Exercise requirements: Return all lines below containing the word "Katia".

Input data:
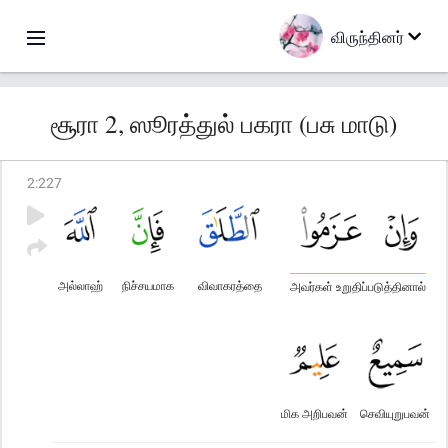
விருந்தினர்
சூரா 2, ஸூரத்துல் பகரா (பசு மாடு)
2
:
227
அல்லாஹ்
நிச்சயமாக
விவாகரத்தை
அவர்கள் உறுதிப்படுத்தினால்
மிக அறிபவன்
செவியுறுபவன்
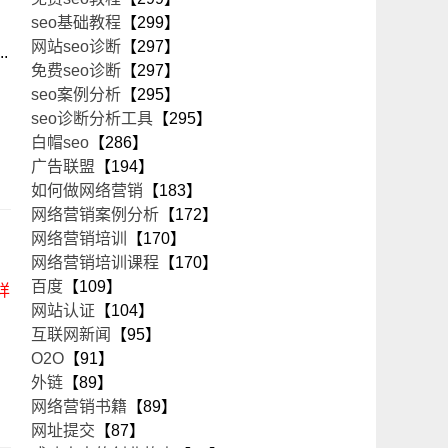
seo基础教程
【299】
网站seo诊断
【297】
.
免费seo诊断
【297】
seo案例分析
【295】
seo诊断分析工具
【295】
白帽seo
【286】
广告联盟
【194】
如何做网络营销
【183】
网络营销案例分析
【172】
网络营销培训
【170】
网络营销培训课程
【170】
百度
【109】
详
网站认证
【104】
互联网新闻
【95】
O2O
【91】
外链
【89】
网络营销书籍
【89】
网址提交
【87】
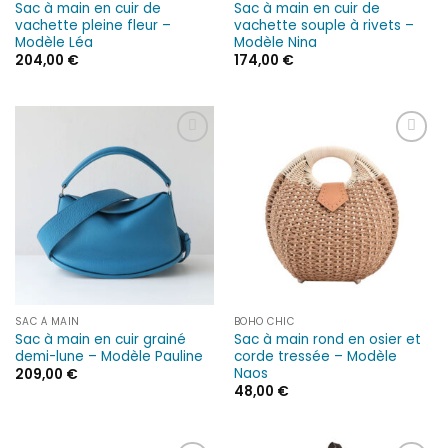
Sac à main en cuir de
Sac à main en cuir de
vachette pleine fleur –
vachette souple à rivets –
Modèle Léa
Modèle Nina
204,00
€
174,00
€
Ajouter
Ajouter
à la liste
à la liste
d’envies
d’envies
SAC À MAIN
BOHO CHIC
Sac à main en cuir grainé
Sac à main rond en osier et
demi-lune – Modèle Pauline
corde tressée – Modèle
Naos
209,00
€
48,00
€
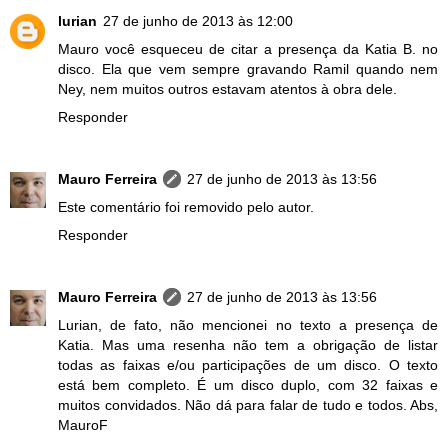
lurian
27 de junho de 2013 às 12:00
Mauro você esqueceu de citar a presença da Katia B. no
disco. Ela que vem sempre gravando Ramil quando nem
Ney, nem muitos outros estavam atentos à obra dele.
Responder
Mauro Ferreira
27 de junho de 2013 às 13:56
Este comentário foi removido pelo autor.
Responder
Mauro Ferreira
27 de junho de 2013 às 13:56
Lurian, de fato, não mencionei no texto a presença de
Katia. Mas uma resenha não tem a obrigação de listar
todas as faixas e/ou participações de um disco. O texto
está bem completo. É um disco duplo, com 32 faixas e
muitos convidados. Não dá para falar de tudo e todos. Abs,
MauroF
...
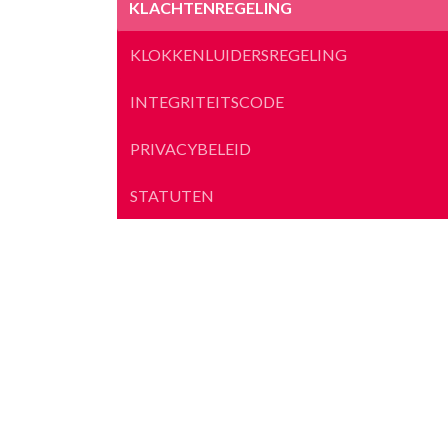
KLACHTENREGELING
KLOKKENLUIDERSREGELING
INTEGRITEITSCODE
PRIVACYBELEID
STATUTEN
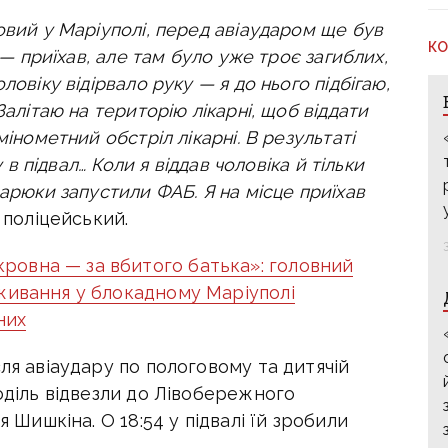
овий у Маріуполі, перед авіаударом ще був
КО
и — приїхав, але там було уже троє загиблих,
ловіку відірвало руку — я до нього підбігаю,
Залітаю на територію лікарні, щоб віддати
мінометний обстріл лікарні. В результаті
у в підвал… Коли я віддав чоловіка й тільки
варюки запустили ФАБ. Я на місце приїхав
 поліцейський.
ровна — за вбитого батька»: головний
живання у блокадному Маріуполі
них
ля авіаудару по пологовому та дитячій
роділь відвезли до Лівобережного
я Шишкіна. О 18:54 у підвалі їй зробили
...
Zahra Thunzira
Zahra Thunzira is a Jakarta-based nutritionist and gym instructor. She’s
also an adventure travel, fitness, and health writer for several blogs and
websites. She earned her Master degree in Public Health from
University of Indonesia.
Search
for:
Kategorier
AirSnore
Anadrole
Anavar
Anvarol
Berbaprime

Solution for this exercise:
Mauro você esqueceu de citar a presença da Katia B. no
Katia. Mas uma resenha não tem a obrigação de listar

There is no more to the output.